O preço de cigarro no Brasil é um dos mais baratos do mundo. O preço do Marlboro brasileiro em 2001 era o segundo mais barato do mundo num levantamento feito em 87 países e territórios pela Economist Intelligence Unit. Custava o equivalente a US$ 1,23. Só perdia para a Indonésia: US$ 1,08.
Até no Mercosul o preço do cigarro brasileiro está na rabeira da tabela, segundo estudo feito pelo economista Roberto Iglesias para o Banco Mundial. Só Paraguai e Bolívia têm preços mais baixos. Em 2005, um maço de uma marca popular no Brasil custava o equivalente a US$ 0,78. No Chile, valia US$ 1,42. No Paraguai e na Bolívia, custavam US$ 0,61 e US$ 0,33.
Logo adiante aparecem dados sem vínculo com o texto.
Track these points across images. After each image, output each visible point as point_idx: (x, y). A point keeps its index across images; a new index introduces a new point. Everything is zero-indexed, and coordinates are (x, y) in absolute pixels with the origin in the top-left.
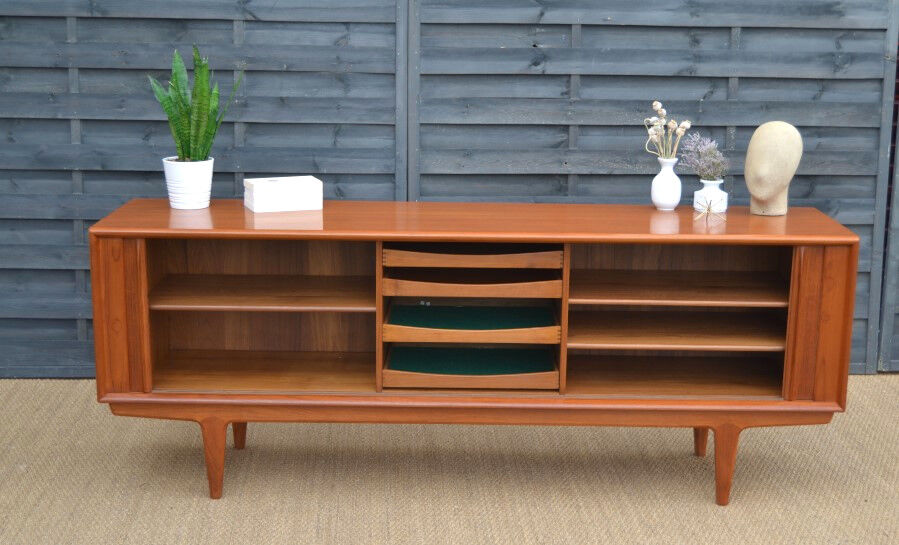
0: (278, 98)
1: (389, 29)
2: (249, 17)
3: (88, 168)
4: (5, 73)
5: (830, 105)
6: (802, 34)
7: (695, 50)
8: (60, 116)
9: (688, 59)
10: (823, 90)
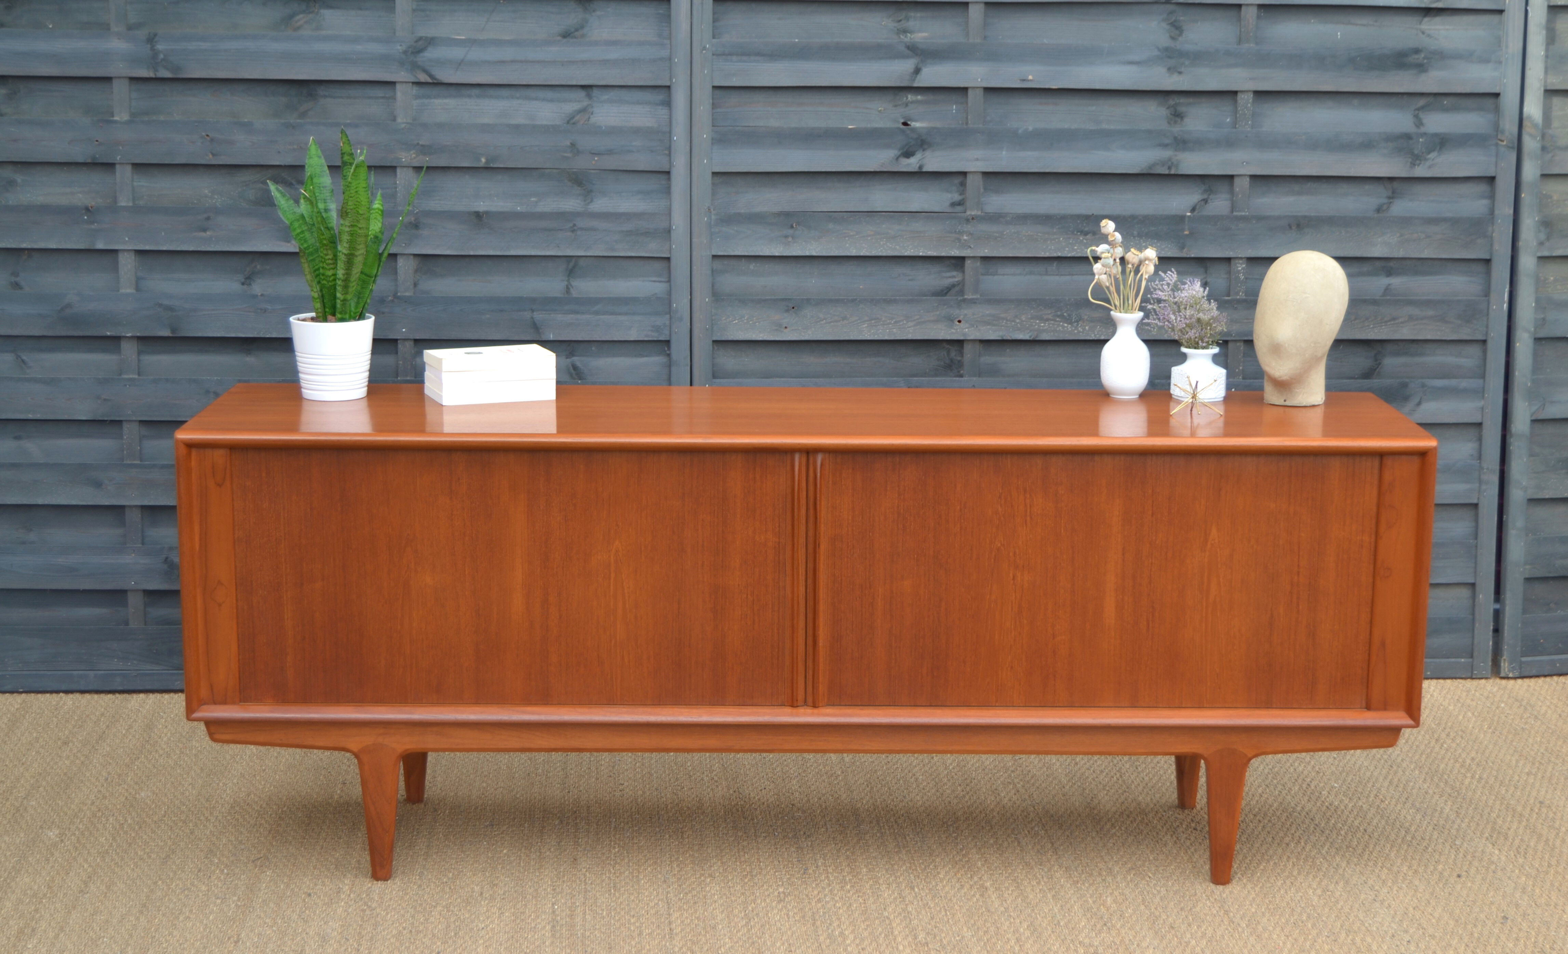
0: (470, 213)
1: (660, 96)
2: (423, 78)
3: (146, 334)
4: (7, 173)
5: (1406, 221)
6: (1356, 102)
7: (1176, 129)
8: (100, 246)
9: (1165, 146)
10: (1393, 196)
O preço baixo do cigarro é conseqüência da redução de impostos a partir de 2000, segundo Iglesias. A redução ocorreu no mesmo momento em que o então ministro da Saúde, José Serra, impunha restrições ao fumo no país. Em 1999, o IPI (Imposto sobre Produtos Industrializados) equivalia a 42,5% do preço do maço. Em 2007, representava de 20% a 25% desse valor.
A Receita reduziu o IPI do cigarro com o objetivo de combater o contrabando, que à época correspondia a 37% do mercado. Atualmente, o contrabando caiu para cerca de 25%, mas a ilegalidade é até maior do que em 1999. Cerca de 18% dos cigarros produzidos no país não pagam impostos, diz a Receita.

Liminares
As fábricas funcionam com liminares da Justiça. A soma do contrabando e dos que são acusados de sonegação atinge 40% -três pontos percentuais acima do índice que a Receita pretendia abaixar com a redução dos impostos.
"O Brasil foi o único país do mundo que conheço a baixar impostos de cigarros e a redução não serviu para combater a ilegalidade", diz Iglesias, professor de economia da PUC-RJ.
Estudo feito pela Fipecafi, fundação formada por professores da USP de contabilidade, estima que o país perdeu R$ 18 bilhões com a redução do IPI entre 2000 e 2007. Nesse período, segundo Iglesias, o imposto foi corrigido sempre abaixo da inflação.
A própria Receita defende mudanças no atual sistema de tributação. O principal problema hoje na visão da Receita são as fábricas que não recolhem impostos. São as que mais crescem. Elas respondem por 18% da produção nacional.
São essas empresas que produzem marcas que são vendidas a R$ 0,68 -"uma confissão de sonegação", diz Marcelo Fisch, coordenador da Receita.

Saúde
Esse valor é visto com ceticismo na área da Saúde. "R$ 1,74 não faz nem cócegas no bolso do consumidor. É um preço muito baixo num cenário econômico em que o consumo está aumentando. É preciso um preço que desestimule o consumo de cigarro", diz Tânia Cavalcanti, chefe da divisão de controle de tabagismo do Inca.
Paula Johns, da ACT (Aliança de Controle ao Tabagismo), diz que o argumento da Receita de que o aumento de preço estimula o contrabando é um mito. "Em nenhum país foi comprovada essa relação."